Founded in 1903, the Museum’s rich history reveals an intimate relationship with the communities it serves. Motivated by civic pride and a desire to preserve the artifacts and narratives of the region, the museum was founded by the children of the progenitors of the American whaling industry. The Old Dartmouth Historical Society was established “to create and foster an interest in the history of Old Dartmouth (now the City of New Bedford, Acushnet, Dartmouth, Fairhaven and Westport, MA). This area incorporates more than 185 square miles with a population exceeding 180,000. Today, members hail from many more communities.
The steady growth of its collection, programming, membership and physical plant illustrate the museum’s relevancy to these communities. A touchstone to the region’s past, the museum has evolved as a crossroads through which diverse communities intersect, conveying their rich cultures. The Museum can claim many superlatives amongst its holdings including the world’s largest: library of whaling logbooks, prints, journals; collection of scrimshaw; Japanese whaling art and literature outside of Japan; Dutch Old Master marine paintings in the New World.
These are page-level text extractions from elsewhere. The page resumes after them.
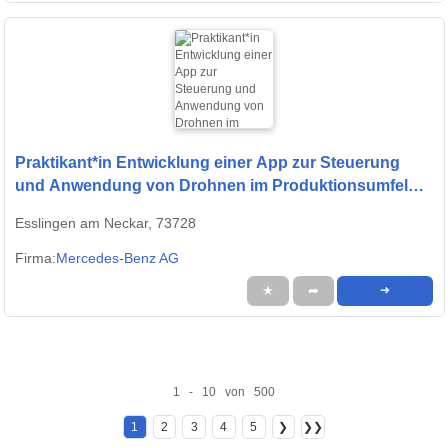
Praktikant*in Entwicklung einer App zur Steuerung
und Anwendung von Drohnen im Produktionsumfeld
(Pflicht-Praktikum)
Esslingen am Neckar, 73728
Firma:
Mercedes-Benz AG
★
➦
➜
1 - 10 von 500
1
2
3
4
5
❯
❯❯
The Museum’s complete coverage of 19th and 20th century whaling technology makes it a global center for scholarly research. The Museum is home to the world’s largest ship model, Lagoda, a half-scale whale ship built in 1916 by the aging shipwrights of New Bedford’s famed fleet. The Museum displays four species of complete whale skeletons, including a Blue whale, the world’s largest mammal plus a mother and fetus of the highly endangered Northern Atlantic Right whale.
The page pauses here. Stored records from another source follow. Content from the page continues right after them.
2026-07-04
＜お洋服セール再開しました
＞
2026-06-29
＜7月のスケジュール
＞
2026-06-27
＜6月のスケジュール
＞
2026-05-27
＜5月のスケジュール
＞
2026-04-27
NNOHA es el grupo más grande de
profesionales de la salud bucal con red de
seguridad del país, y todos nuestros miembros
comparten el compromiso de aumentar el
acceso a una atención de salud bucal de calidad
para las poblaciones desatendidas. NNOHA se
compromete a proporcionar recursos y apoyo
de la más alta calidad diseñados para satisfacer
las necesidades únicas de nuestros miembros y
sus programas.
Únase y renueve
The magnitude of the collection was a critical factor in the establishment in 1996 of New Bedford Whaling National Historical Park, in which the Museum played a primary role. The Museum also takes great pride in its docents and volunteers who, like the founders, are united in their civic pride, sense of place and esprit de corps. The Museum’s longevity has burnished its mission as a historical and cultural treasury. A keeper of the region’s collective memory, the Museum preserves communal engrams, memory traces of the many communities that settled in this port. The Museum teaches lessons relevant to the pressing global issues of today, including the consequences of natural resource exhaustion, the diversification of industry, and tolerance in a multicultural society.
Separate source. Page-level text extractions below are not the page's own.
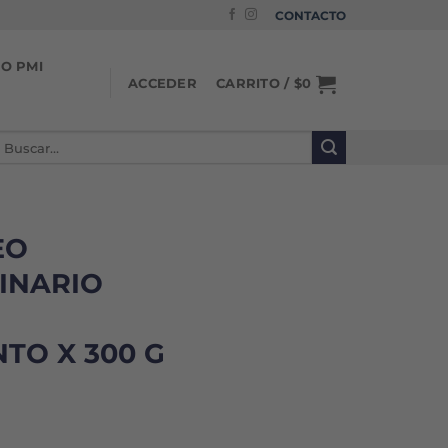
CONTACTO
IO PMI
CARRITO /
$
0
ACCEDER
uscar
or:
EO
INARIO
TO X 300 G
The Museum serves its community first and foremost, but welcomes an ever-growing number of national and international visitors. As the region’s first purpose-built historical attraction, the museum continues as an original ambassador for the community. Through its educational programs and activities, the Museum looks to the future by engaging children, teaching that they are part of the fabric of the community, critical to its growth, and destined to be a chapter in its history. The Museum is a forum for whale and now fishing conservation, research and symposia. Its cultural outreach extends around the world, with close ties to Japan, Portugal and the Iñupiat people at the Arctic Circle. The role the New Bedford Whaling Museum will play in its second century is no less critical than that of one hundred years ago. In doing so, the Museum will be recognized as a compelling destination that inspires all visitors to reflect on the complex issues that shaped the past, remain critical today, and inform a sustainable future.